9.1 sanitizer qa (asan/ubsan)

run on fresh builds to guarantee leak/ub freedom while still surfacing corruption:

make sanitize -j$(nproc)

rm -rf /tmp/lithos-sanitize-stress && ./build/bin/lithos_stress /tmp/lithos-sanitize-stress
# Expect: Gauntlet passes, no sanitizer output.

rm -rf /tmp/lithos-fuzz-db && ./build/bin/lithos_fuzz /tmp/lithos-fuzz-db
# Expect: corruption message (flipped SST) and clean ASan/UBSan exit with zero leaks.

notes: imm memtable flush now drops both worker and db refs; filemetadata created during flush is released on both success and failure, keeping leak detectors clean.

9.2 recent bug fixes

the following issues were identified and resolved:

  1. sequence number recovery: filemetadata now stores max_sequence (highest sequence number in file). on db open, the engine scans all sst files and restores last_sequence to prevent reusing sequence numbers after restart.

  2. double-free in compaction: docompactionwork previously destroyed merge iterator children after the merge iterator itself had already freed them. fixed by removing redundant child destruction.

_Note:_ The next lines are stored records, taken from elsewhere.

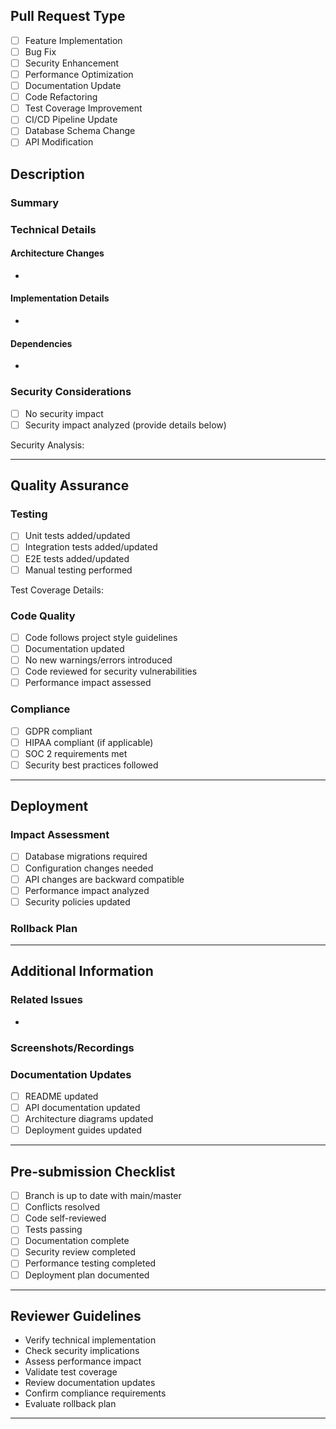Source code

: ## Pull Request Type
<!-- Please check all that apply -->
- [ ] Feature Implementation
- [ ] Bug Fix
- [ ] Security Enhancement
- [ ] Performance Optimization
- [ ] Documentation Update
- [ ] Code Refactoring
- [ ] Test Coverage Improvement
- [ ] CI/CD Pipeline Update
- [ ] Database Schema Change
- [ ] API Modification

## Description

### Summary
<!-- Provide a detailed description of the changes (minimum 50 characters) -->


### Technical Details
<!-- Describe the technical implementation specifics -->
#### Architecture Changes
- 

#### Implementation Details
- 

#### Dependencies
- 

### Security Considerations
<!-- Analyze security impact of changes -->
- [ ] No security impact
- [ ] Security impact analyzed (provide details below)

Security Analysis:


---

## Quality Assurance

### Testing
- [ ] Unit tests added/updated
- [ ] Integration tests added/updated
- [ ] E2E tests added/updated
- [ ] Manual testing performed

Test Coverage Details:


### Code Quality
- [ ] Code follows project style guidelines
- [ ] Documentation updated
- [ ] No new warnings/errors introduced
- [ ] Code reviewed for security vulnerabilities
- [ ] Performance impact assessed

### Compliance
- [ ] GDPR compliant
- [ ] HIPAA compliant (if applicable)
- [ ] SOC 2 requirements met
- [ ] Security best practices followed

---

## Deployment

### Impact Assessment
- [ ] Database migrations required
- [ ] Configuration changes needed
- [ ] API changes are backward compatible
- [ ] Performance impact analyzed
- [ ] Security policies updated

### Rollback Plan
<!-- Describe how to roll back these changes if needed -->


---

## Additional Information

### Related Issues
<!-- Reference any related issues using #issue_number -->
- 

### Screenshots/Recordings
<!-- If applicable, add screenshots or recordings to demonstrate the changes -->

### Documentation Updates
- [ ] README updated
- [ ] API documentation updated
- [ ] Architecture diagrams updated
- [ ] Deployment guides updated

---

## Pre-submission Checklist
- [ ] Branch is up to date with main/master
- [ ] Conflicts resolved
- [ ] Code self-reviewed
- [ ] Tests passing
- [ ] Documentation complete
- [ ] Security review completed
- [ ] Performance testing completed
- [ ] Deployment plan documented

---

## Reviewer Guidelines
- Verify technical implementation
- Check security implications
- Assess performance impact
- Validate test coverage
- Review documentation updates
- Confirm compliance requirements
- Evaluate rollback plan

---

<!-- 
Note: This pull request template is designed to ensure comprehensive review and 
maintain enterprise-grade quality standards. Please fill out all relevant sections 
thoroughly. Incomplete submissions may delay the review process.
-->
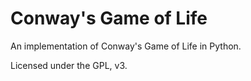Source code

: # Conway's Game of Life

An implementation of Conway's Game of Life in Python.

Licensed under the GPL, v3.
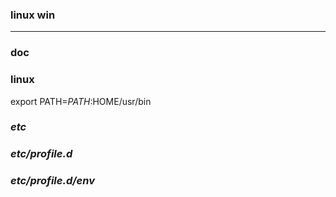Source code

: ### linux win
---

### doc

### linux
export PATH=$PATH:$HOME/usr/bin

### *etc*
### *etc/profile.d*
### *etc/profile.d/env*

























































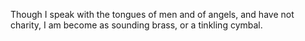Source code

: Though I speak with the tongues of men and of angels, and have not charity, I am become as sounding brass, or a tinkling cymbal.
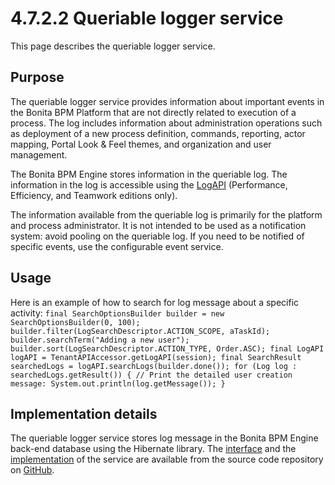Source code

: # 4.7.2.2 Queriable logger service

This page describes the queriable logger service.

## Purpose

The queriable logger service provides information about important events in the Bonita BPM Platform that are not directly related to execution of a process. The log includes
information about 
administration operations such as deployment of a new process definition, commands, reporting, actor mapping, Portal Look & Feel themes, and organization and user management.

The Bonita BPM Engine stores information in the queriable log. The information in the log is accessible using the [LogAPI](/javadoc.html)
(Performance, Efficiency, and Teamwork editions only).

The information available from the queriable log is primarily for the platform and process administrator. It is
not intended to be used as a notification system: avoid pooling on the queriable log. If you need to be notified of
specific events, use the configurable event service.

## Usage

Here is an example of how to search for log message about a specific activity:
`
final SearchOptionsBuilder builder = new SearchOptionsBuilder(0, 100);
builder.filter(LogSearchDescriptor.ACTION_SCOPE, aTaskId);
builder.searchTerm("Adding a new user");
builder.sort(LogSearchDescriptor.ACTION_TYPE, Order.ASC);
final LogAPI logAPI = TenantAPIAccessor.getLogAPI(session);
final SearchResult searchedLogs = logAPI.searchLogs(builder.done());
for (Log log : searchedLogs.getResult()) {
     // Print the detailed user creation message:
System.out.println(log.getMessage());
}
`

## Implementation details

The queriable logger service stores log message in the Bonita BPM Engine back-end database using the Hibernate library. The [interface](https://github.com/bonitasoft/bonita-engine/blob/master/services/bonita-log/bonita-log-api/src/main/java/org/bonitasoft/engine/services/QueriableLoggerService.java)
and the [implementation](https://github.com/bonitasoft/bonita-engine/tree/master/services/bonita-log/bonita-log-impl/src/main/java/org/bonitasoft/engine/services/impl)
of the service are available from the source code repository on [GitHub](https://github.com/bonitasoft/).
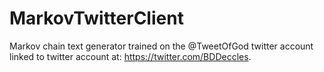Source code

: # MarkovTwitterClient
Markov chain text generator trained on the @TweetOfGod twitter account linked to twitter account at: https://twitter.com/BDDeccles. 
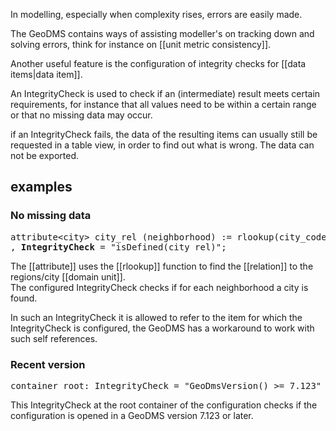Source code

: In modelling, especially when complexity rises, errors are easily made.

The GeoDMS contains ways of assisting modeller's on tracking down and solving errors, think for instance on [[unit metric consistency]].

Another useful feature is the configuration of integrity checks for [[data items|data item]].

An IntegrityCheck is used to check if an (intermediate) result meets certain requirements, for instance that all values need to be within a certain range or that no missing data may occur.

if an IntegrityCheck fails, the data of the resulting items can usually still be requested in a table view, in order to find out what is wrong. The data can not be exported.

## examples

### No missing data

<pre>
attribute&lt;city&gt; city_rel (neighborhood) := rlookup(city_code, regions/city/city_code)
, <B>IntegrityCheck</B> = "isDefined(city_rel)";
</pre>

The [[attribute]] uses the [[rlookup]] function to find the [[relation]] to the regions/city [[domain unit]].<BR> 
The configured IntegrityCheck checks if for each neighborhood a city is found.

In such an IntegrityCheck it is allowed to refer to the item for which the IntegrityCheck is configured, the GeoDMS has a workaround to work with such self references.

### Recent version

<pre>
container root: IntegrityCheck = "GeoDmsVersion() >= 7.123"
</pre>

This IntegrityCheck at the root container of the configuration checks if the configuration is opened in a GeoDMS version 7.123 or later.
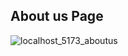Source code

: ## About us Page

![localhost_5173_aboutus](https://github.com/user-attachments/assets/75f67b0a-d629-4502-95f0-93038734ecc0)
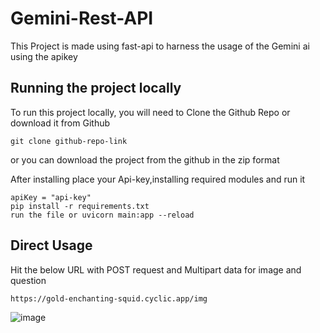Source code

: 
# Gemini-Rest-API

This Project is made using fast-api to harness the usage of the Gemini ai using the apikey
## Running the project locally

To run this project locally, you will need to Clone the Github Repo or download it from Github

    git clone github-repo-link


or you can download the project from the github in the zip format

After installing place your Api-key,installing required modules and run it 

    apiKey = "api-key"
    pip install -r requirements.txt
    run the file or uvicorn main:app --reload
## Direct Usage

Hit the below URL with POST request and Multipart data for image and question

    https://gold-enchanting-squid.cyclic.app/img

![image](https://github.com/Hames-1616/gemini-fastAPi/assets/80157961/3c528845-d86a-4cbe-a63f-9dcd3b5fbe9c)





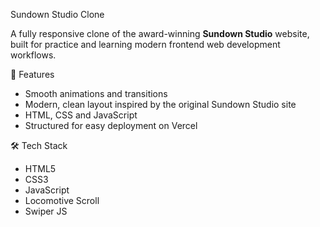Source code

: Sundown Studio Clone

A fully responsive clone of the award-winning **Sundown Studio** website, built for practice and learning modern frontend web development workflows.

🚀 Features

- Smooth animations and transitions
- Modern, clean layout inspired by the original Sundown Studio site
- HTML, CSS and JavaScript
- Structured for easy deployment on Vercel

🛠️ Tech Stack

- HTML5
- CSS3
- JavaScript
- Locomotive Scroll
- Swiper JS
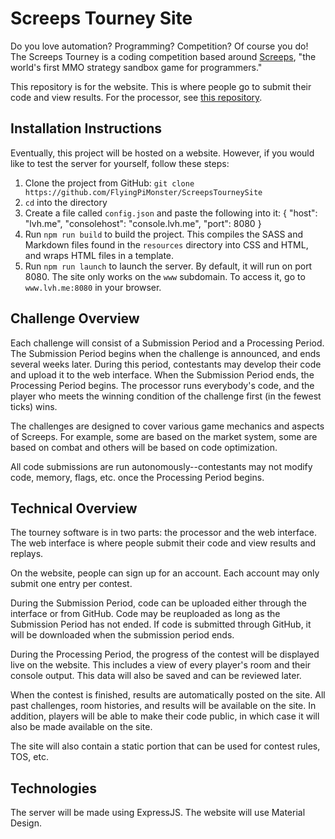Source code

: # Screeps Tourney Site

Do you love automation? Programming? Competition? Of course you do! The Screeps Tourney is a coding competition based around [Screeps](https://screeps.com), "the world's first MMO strategy sandbox game for programmers."

This repository is for the website. This is where people go to submit their code and view results. For the processor, see [this repository](https://github.com/FlyingPiMonster/ScreepsTourney).

## Installation Instructions
Eventually, this project will be hosted on a website. However, if you would like to test the server for yourself, follow these steps:

1. Clone the project from GitHub: `git clone https://github.com/FlyingPiMonster/ScreepsTourneySite`
2. `cd` into the directory
3. Create a file called `config.json` and paste the following into it:
        {
            "host": "lvh.me",
            "consolehost": "console.lvh.me",
            "port": 8080
        }
3. Run `npm run build` to build the project. This compiles the SASS and Markdown files found in the `resources` directory into CSS and HTML, and wraps HTML files in a template.
4. Run `npm run launch` to launch the server. By default, it will run on port 8080. The site only works on the `www` subdomain. To access it, go to `www.lvh.me:8080` in your browser.

## Challenge Overview

Each challenge will consist of a Submission Period and a Processing Period. The Submission Period begins when the challenge is announced, and ends several weeks later. During this period, contestants may develop their code and upload it to the web interface. When the Submission Period ends, the Processing Period begins. The processor runs everybody's code, and the player who meets the winning condition of the challenge first (in the fewest ticks) wins.

The challenges are designed to cover various game mechanics and aspects of Screeps. For example, some are based on the market system, some are based on combat and others will be based on code optimization.

All code submissions are run autonomously--contestants may not modify code, memory, flags, etc. once the Processing Period begins.

## Technical Overview

The tourney software is in two parts: the processor and the web interface. The web interface is where people submit their code and view results and replays.

On the website, people can sign up for an account. Each account may only submit one entry per contest.

During the Submission Period, code can be uploaded either through the interface or from GitHub. Code may be reuploaded as long as the Submission Period has not ended. If code is submitted through GitHub, it will be downloaded when the submission period ends.

During the Processing Period, the progress of the contest will be displayed live on the website. This includes a view of every player's room and their console output. This data will also be saved and can be reviewed later.

When the contest is finished, results are automatically posted on the site. All past challenges, room histories, and results will be available on the site. In addition, players will be able to make their code public, in which case it will also be made available on the site.

The site will also contain a static portion that can be used for contest rules, TOS, etc.

## Technologies

The server will be made using ExpressJS. The website will use Material Design.
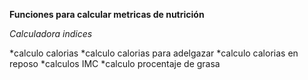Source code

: **Funciones para calcular metricas de nutrición**

*Calculadora indices*

*calculo calorias
*calculo calorias para adelgazar
*calculo calorias en reposo
*calculos IMC
*calculo procentaje de grasa
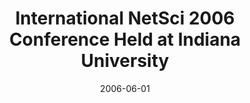 ---
date: 2006-06-01
title: "International NetSci 2006 Conference Held at Indiana University"
source: SoIC News
sourceUrl: http://www.slis.indiana.edu/news/story.php?story_id=1234
pdfLink: 20060601-borner-netsci-conference.pdf
---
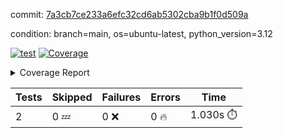 commit: [7a3cb7ce233a6efc32cd6ab5302cba9b1f0d509a](https://github.com/rcmdnk/boto3-session/tree/7a3cb7ce233a6efc32cd6ab5302cba9b1f0d509a)

condition: branch=main, os=ubuntu-latest, python_version=3.12

[![test](https://github.com/rcmdnk/boto3-session/actions/workflows/test.yml/badge.svg)](https://github.com/rcmdnk/boto3-session/actions/runs/7343427015)
<a href="https://github.com/rcmdnk/boto3-session/blob/7a3cb7ce233a6efc32cd6ab5302cba9b1f0d509a/README.md"><img alt="Coverage" src="https://img.shields.io/badge/Coverage-48%25-orange.svg" /></a><details><summary>Coverage Report </summary><table><tr><th>File</th><th>Stmts</th><th>Miss</th><th>Cover</th><th>Missing</th></tr><tbody><tr><td colspan="5"><b>src/boto3_session</b></td></tr><tr><td>&nbsp; &nbsp;<a href="https://github.com/rcmdnk/boto3-session/blob/7a3cb7ce233a6efc32cd6ab5302cba9b1f0d509a/src/boto3_session/session.py">session.py</a></td><td>58</td><td>33</td><td>43%</td><td><a href="https://github.com/rcmdnk/boto3-session/blob/7a3cb7ce233a6efc32cd6ab5302cba9b1f0d509a/src/boto3_session/session.py#L11-L14">11&ndash;14</a>, <a href="https://github.com/rcmdnk/boto3-session/blob/7a3cb7ce233a6efc32cd6ab5302cba9b1f0d509a/src/boto3_session/session.py#L56-L62">56&ndash;62</a>, <a href="https://github.com/rcmdnk/boto3-session/blob/7a3cb7ce233a6efc32cd6ab5302cba9b1f0d509a/src/boto3_session/session.py#L65-L67">65&ndash;67</a>, <a href="https://github.com/rcmdnk/boto3-session/blob/7a3cb7ce233a6efc32cd6ab5302cba9b1f0d509a/src/boto3_session/session.py#L70-L90">70&ndash;90</a>, <a href="https://github.com/rcmdnk/boto3-session/blob/7a3cb7ce233a6efc32cd6ab5302cba9b1f0d509a/src/boto3_session/session.py#L93-L108">93&ndash;108</a>, <a href="https://github.com/rcmdnk/boto3-session/blob/7a3cb7ce233a6efc32cd6ab5302cba9b1f0d509a/src/boto3_session/session.py#L111-L115">111&ndash;115</a>, <a href="https://github.com/rcmdnk/boto3-session/blob/7a3cb7ce233a6efc32cd6ab5302cba9b1f0d509a/src/boto3_session/session.py#L118-L119">118&ndash;119</a>, <a href="https://github.com/rcmdnk/boto3-session/blob/7a3cb7ce233a6efc32cd6ab5302cba9b1f0d509a/src/boto3_session/session.py#L122-L123">122&ndash;123</a></td></tr><tr><td><b>TOTAL</b></td><td><b>63</b></td><td><b>33</b></td><td><b>48%</b></td><td>&nbsp;</td></tr></tbody></table></details>

| Tests | Skipped | Failures | Errors | Time |
| ----- | ------- | -------- | -------- | ------------------ |
| 2 | 0 :zzz: | 0 :x: | 0 :fire: | 1.030s :stopwatch: |


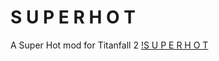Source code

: # S U P E R H O T
A Super Hot mod for Titanfall 2
[!S U P E R H O T](https://github.com/taskinoz/Super-Hot/blob/1d66399fe31664c297dec49e3649362a6342d1cf/assets/superhot.gif)
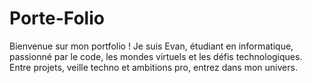 # Porte-Folio
Bienvenue sur mon portfolio ! Je suis Evan, étudiant en informatique, passionné par le code, les mondes virtuels et les défis technologiques. Entre projets, veille techno et ambitions pro, entrez dans mon univers.
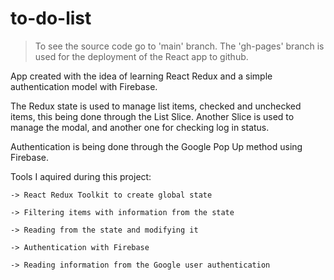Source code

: # to-do-list

>To see the source code go to 'main' branch. The 'gh-pages' branch is used for the deployment of the React app to github.

App created with the idea of learning React Redux and a simple authentication model with Firebase. 

The Redux state is used to manage list items, checked and unchecked items, this being done through the List Slice. Another Slice is used to manage the modal, and another one for checking log in status.

Authentication is being done through the Google Pop Up method using Firebase.


Tools I aquired during this project: 

  	-> React Redux Toolkit to create global state
		
	-> Filtering items with information from the state
	
	-> Reading from the state and modifying it  
 
  	-> Authentication with Firebase
  
  	-> Reading information from the Google user authentication 
		
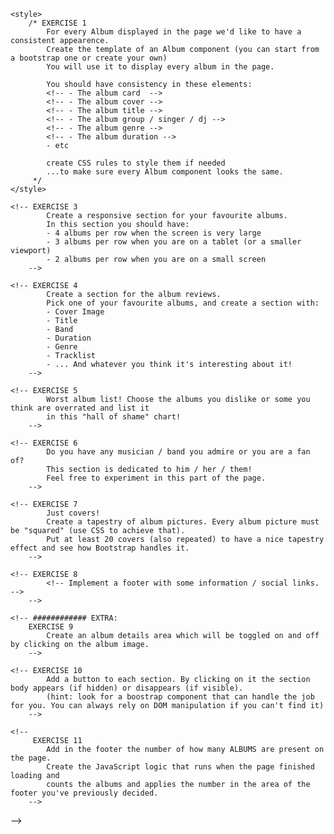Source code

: <!-- <!DOCTYPE html>
<!-- MANDATORY JS EXERCISES (create a different file for this exercise)
    1) Save this array in a variable called genres: ["Comedy", "Drama", "Romance", "Horror", "Sci-Fi", "Documentary"]
    2) Create an unordered list using JavaScript and save it in a variable
    3) Cycle the array and create a list-item via JavaScript for every element
    4) Insert the genere as text in the list-item
    5) Append the list items in the unordered list
    6) Append the unordered list in the document. The list should appear in the page.
-->

<!-- M2-D2 ASSIGNMENT TOPIC
You are creating a website to showcase your favourite music albums.
In this page you will have a short biography section about yourself, the top albums of your life, 
the worst album you ever listened to and everything related to the music you love.

ASSIGNMENT RULES
- The project must be pushed to a new repository and linked in EduFlow by the end of the day.
- You can google / use StackOverflow BUT we suggest you to use just the material provided and documentation.
- To test the page, open it with your browser and inspect it with developer tools / device emulator.
- Use Bootstrap4.6 classes to create the page.
- Use containers, rows and cols in order to achieve a great responsive layout.

NOTE:
Even the most experienced designers need inspiration.
Spend some time surfing the web researching the best way of representing the albums you love.
Could be the Amazon way, the Spotify or Apple music way or any other music collection out there.

HINT: Manage your time in order to finish the structure and responsiveness before focusing on the details.
-->

<html lang="en">

<head>
    <meta charset="utf-8" />
    <meta name="viewport" content="width=device-width, initial-scale=1, shrink-to-fit=no" />
    <!-- IMPORT ALL THE BOOTSTRAP RELATED CSS & SCRIPTS-->

    <style>
        /* EXERCISE 1
            For every Album displayed in the page we'd like to have a consistent appearence.
            Create the template of an Album component (you can start from a bootstrap one or create your own)
            You will use it to display every album in the page.
            
            You should have consistency in these elements:
            <!-- - The album card  -->
            <!-- - The album cover -->
            <!-- - The album title -->
            <!-- - The album group / singer / dj -->
            <!-- - The album genre -->
            <!-- - The album duration -->
            - etc

            create CSS rules to style them if needed
            ...to make sure every Album component looks the same.
         */
    </style>
</head>

<body>
    <!-- EXERCISE 2 
            Implement a navigation bar using the bootstrap component
            This navigation bar must link every section in your page.
        -->

    <!-- EXERCISE 3
            Create a responsive section for your favourite albums.
            In this section you should have:
            - 4 albums per row when the screen is very large
            - 3 albums per row when you are on a tablet (or a smaller viewport)
            - 2 albums per row when you are on a small screen
        -->

    <!-- EXERCISE 4
            Create a section for the album reviews.
            Pick one of your favourite albums, and create a section with:
            - Cover Image
            - Title
            - Band
            - Duration
            - Genre
            - Tracklist
            - ... And whatever you think it's interesting about it!
        -->

    <!-- EXERCISE 5
            Worst album list! Choose the albums you dislike or some you think are overrated and list it
            in this "hall of shame" chart! 
        -->

    <!-- EXERCISE 6
            Do you have any musician / band you admire or you are a fan of?
            This section is dedicated to him / her / them!
            Feel free to experiment in this part of the page.
        -->

    <!-- EXERCISE 7
            Just covers!
            Create a tapestry of album pictures. Every album picture must be "squared" (use CSS to achieve that).
            Put at least 20 covers (also repeated) to have a nice tapestry effect and see how Bootstrap handles it.
        -->

    <!-- EXERCISE 8
            <!-- Implement a footer with some information / social links.  -->
        -->

    <!-- ############ EXTRA:
        EXERCISE 9
            Create an album details area which will be toggled on and off by clicking on the album image.
        -->

    <!-- EXERCISE 10
            Add a button to each section. By clicking on it the section body appears (if hidden) or disappears (if visible).
            (hint: look for a boostrap component that can handle the job for you. You can always rely on DOM manipulation if you can't find it)
        -->

    <!--
         EXERCISE 11
            Add in the footer the number of how many ALBUMS are present on the page. 
            Create the JavaScript logic that runs when the page finished loading and 
            counts the albums and applies the number in the area of the footer you've previously decided.
        -->
</body>

</html> --> 
<!-- / -->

  3. memory leaks in db close:

    • iterator leak: writelevel0table now destroys the memtable iterator on empty-table early return.
    • memtable ref leak: compactmemtable now properly unrefs both the local reference and the db->imm reference before clearing the pointer.
  4. test internal key format: unit tests now use proper internal keys (user key + 8-byte sequence/type trailer) when calling tablebuilder_add and iterator seeks.